## Tasks to complete
A: Answer these questions from the Trumaine Washington profile:
(i) For which college team did Washington play, and in what years?
(ii) Against which team did he record his first professional interception and touchdown?
(iii) On what date did the Toronto Argonauts release him?
B: Proceed with the Trumaine Washington profile, starting after its final sentence.

## Document segment
Trumaine Washington (born June 10, 1995) is a professional gridiron football defensive back for the Orlando Guardians of the XFL. He played for Toronto Argonauts, Edmonton Elks, and Calgary Stampeders of the Canadian Football League (CFL).

College career
Washington played college football for the Louisville Cardinals from 2014 to 2017.

Professional career

Toronto Argonauts
Washington signed with the Toronto Argonauts as a free agent on May 21, 2018 and was assigned to the practice roster following training camp. He was promoted to the active roster for the July 21, 2018 game versus the Winnipeg Blue Bombers and earned his first start on August 2, 2018. He recorded his first professional interception and touchdown on September 22, 2018 against the Saskatchewan Roughriders. Over two seasons, he played in 25 regular season games recording 56 defensive tackles, five interceptions, and one touchdown. As a pending free agent in 2020, he was released during the free agency negotiation window on February 7, 2020.

## Entries shown
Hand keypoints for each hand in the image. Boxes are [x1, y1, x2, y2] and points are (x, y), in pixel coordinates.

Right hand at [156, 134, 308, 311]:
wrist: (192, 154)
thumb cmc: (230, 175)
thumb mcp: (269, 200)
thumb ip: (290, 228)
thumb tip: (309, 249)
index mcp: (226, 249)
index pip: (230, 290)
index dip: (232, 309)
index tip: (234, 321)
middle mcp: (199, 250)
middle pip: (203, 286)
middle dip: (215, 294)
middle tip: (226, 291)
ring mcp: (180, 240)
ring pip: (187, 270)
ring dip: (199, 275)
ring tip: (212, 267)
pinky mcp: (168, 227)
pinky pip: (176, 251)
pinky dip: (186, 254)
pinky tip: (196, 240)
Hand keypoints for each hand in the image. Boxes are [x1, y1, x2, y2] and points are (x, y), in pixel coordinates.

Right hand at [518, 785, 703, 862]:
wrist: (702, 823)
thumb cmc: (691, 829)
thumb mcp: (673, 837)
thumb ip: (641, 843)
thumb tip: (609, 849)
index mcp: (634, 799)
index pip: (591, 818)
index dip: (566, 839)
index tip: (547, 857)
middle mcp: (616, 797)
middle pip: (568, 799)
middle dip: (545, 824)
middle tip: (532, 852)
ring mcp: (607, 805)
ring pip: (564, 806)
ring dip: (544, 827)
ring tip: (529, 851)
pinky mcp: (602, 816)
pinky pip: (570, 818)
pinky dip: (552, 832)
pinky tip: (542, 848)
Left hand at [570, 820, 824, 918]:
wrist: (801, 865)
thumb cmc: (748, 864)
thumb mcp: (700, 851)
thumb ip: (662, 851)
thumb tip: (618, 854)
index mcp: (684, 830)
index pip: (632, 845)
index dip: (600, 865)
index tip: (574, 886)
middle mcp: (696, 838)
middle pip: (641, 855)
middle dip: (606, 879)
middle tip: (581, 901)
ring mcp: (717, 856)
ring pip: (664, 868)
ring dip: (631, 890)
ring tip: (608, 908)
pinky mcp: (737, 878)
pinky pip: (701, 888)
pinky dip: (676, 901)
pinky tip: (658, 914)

--

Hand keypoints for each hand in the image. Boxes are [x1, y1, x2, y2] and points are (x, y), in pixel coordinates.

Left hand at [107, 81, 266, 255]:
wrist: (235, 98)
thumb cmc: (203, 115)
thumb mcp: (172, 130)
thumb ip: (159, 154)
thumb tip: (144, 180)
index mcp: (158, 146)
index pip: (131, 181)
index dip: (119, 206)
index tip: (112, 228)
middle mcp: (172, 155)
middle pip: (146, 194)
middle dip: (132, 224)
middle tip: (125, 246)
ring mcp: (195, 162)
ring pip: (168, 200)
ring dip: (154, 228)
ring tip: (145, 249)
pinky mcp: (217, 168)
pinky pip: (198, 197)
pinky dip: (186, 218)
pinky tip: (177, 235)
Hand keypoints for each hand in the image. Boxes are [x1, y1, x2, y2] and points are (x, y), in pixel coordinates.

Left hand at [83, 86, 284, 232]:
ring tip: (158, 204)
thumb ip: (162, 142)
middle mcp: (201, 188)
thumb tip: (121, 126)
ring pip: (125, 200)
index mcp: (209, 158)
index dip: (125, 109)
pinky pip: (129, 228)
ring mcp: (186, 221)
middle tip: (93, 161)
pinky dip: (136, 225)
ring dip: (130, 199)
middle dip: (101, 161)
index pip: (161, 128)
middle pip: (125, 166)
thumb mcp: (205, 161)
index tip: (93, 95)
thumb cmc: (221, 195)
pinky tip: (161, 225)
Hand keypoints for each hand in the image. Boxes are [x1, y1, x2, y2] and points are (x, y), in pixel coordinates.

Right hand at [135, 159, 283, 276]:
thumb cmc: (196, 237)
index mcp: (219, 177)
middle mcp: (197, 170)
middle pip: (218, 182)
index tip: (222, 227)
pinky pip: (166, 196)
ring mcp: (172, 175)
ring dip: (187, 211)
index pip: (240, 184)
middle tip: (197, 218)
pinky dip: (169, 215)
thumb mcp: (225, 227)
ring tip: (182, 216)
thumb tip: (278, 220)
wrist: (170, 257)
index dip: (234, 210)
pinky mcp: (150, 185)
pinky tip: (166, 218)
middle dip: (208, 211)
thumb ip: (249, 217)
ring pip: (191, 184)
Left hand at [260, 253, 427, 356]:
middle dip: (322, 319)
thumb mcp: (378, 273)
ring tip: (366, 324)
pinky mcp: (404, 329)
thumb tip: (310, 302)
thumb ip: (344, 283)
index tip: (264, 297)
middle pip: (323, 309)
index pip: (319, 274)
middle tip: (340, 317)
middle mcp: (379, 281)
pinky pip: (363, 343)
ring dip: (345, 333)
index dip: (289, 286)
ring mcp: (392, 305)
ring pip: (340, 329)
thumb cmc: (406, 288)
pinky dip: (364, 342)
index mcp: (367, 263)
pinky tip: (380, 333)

--

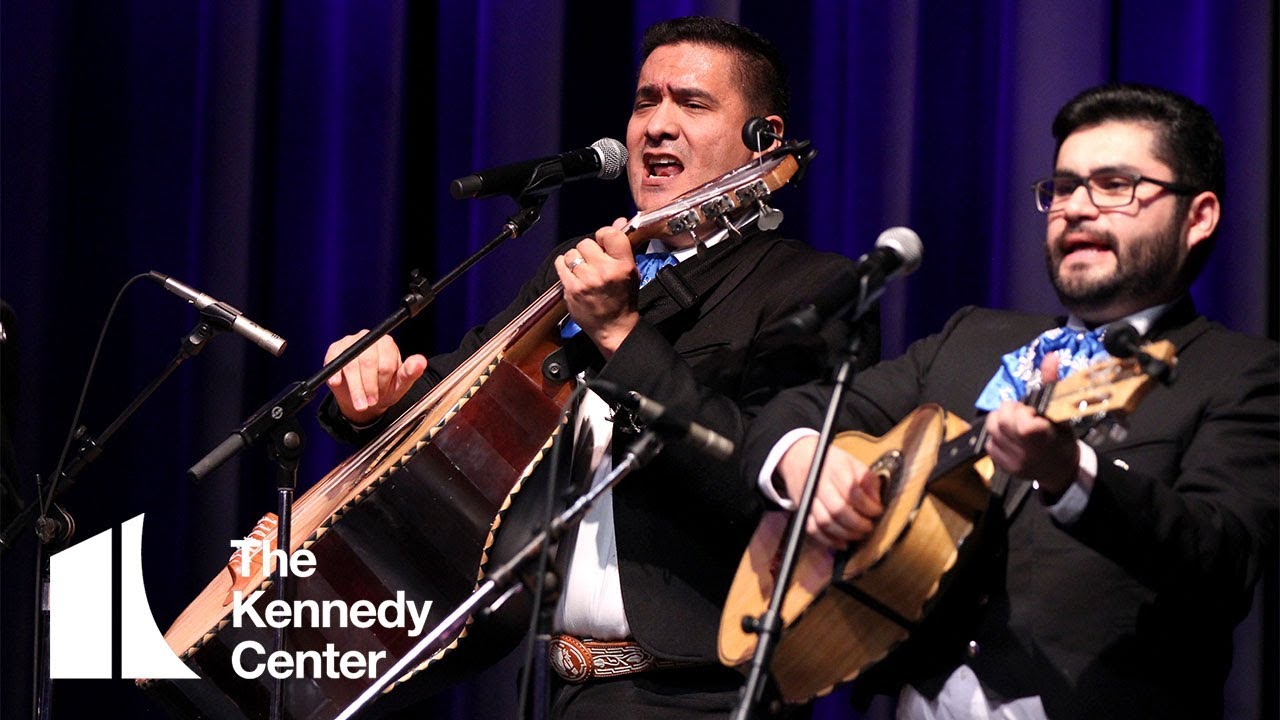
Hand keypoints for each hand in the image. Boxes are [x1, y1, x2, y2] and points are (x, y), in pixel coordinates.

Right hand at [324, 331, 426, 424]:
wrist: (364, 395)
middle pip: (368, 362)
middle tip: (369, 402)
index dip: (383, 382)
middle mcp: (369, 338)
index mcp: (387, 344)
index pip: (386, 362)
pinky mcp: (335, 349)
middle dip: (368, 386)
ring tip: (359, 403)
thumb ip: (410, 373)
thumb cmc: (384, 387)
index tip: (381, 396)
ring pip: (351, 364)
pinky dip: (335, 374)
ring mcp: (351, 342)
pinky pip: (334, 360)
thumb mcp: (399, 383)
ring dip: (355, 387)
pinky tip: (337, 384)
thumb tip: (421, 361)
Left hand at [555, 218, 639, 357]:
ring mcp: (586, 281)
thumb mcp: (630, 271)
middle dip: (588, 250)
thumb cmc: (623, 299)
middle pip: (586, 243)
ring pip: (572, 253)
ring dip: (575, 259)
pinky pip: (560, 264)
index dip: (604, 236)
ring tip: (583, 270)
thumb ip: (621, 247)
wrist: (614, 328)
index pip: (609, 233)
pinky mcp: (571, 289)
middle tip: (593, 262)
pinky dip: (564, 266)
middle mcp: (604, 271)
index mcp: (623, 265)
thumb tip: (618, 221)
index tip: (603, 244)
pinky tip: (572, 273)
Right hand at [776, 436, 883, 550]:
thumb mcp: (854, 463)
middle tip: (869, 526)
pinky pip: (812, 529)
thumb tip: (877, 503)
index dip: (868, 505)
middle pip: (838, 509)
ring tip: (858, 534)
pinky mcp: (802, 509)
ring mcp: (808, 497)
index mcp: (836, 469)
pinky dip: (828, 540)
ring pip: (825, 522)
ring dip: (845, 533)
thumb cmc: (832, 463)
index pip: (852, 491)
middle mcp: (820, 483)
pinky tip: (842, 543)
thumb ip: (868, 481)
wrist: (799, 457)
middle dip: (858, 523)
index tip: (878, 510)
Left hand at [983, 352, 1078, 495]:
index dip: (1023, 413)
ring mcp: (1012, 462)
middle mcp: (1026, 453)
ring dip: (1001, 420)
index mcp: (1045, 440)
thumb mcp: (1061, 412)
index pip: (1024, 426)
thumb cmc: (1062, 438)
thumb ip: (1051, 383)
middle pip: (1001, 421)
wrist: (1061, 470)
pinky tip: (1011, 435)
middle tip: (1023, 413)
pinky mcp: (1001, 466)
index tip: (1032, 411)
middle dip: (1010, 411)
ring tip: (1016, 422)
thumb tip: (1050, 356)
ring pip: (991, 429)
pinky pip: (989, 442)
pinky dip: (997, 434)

## Responses
A:
(i) The Louisville Cardinals, from 2014 to 2017.
(ii) The Saskatchewan Roughriders.
(iii) February 7, 2020.

B:
Edmonton Eskimos / Elks
Washington signed with the Edmonton Eskimos on February 11, 2020. However, he did not play in 2020 due to the cancellation of the 2020 CFL season. He signed a contract extension with the team on December 30, 2020. He played in all 14 regular season games in 2021 for the newly named Edmonton Elks where he had 55 defensive tackles, five interceptions, one forced fumble, and one touchdown. He became a free agent upon the expiry of his contract on February 8, 2022.

Ottawa Redblacks
On February 10, 2022, it was announced that Washington had signed with the Ottawa Redblacks. After two preseason games with the Redblacks, he was released on June 5, 2022.

Calgary Stampeders
After being released by the Redblacks, Washington signed a one-year contract with the Calgary Stampeders on June 15, 2022. He played in 12 regular season games where he had 42 defensive tackles, two interceptions, and one touchdown. As a pending free agent during the following off-season, Washington was released on February 6, 2023.

Orlando Guardians
Washington signed with the Orlando Guardians of the XFL on February 15, 2023.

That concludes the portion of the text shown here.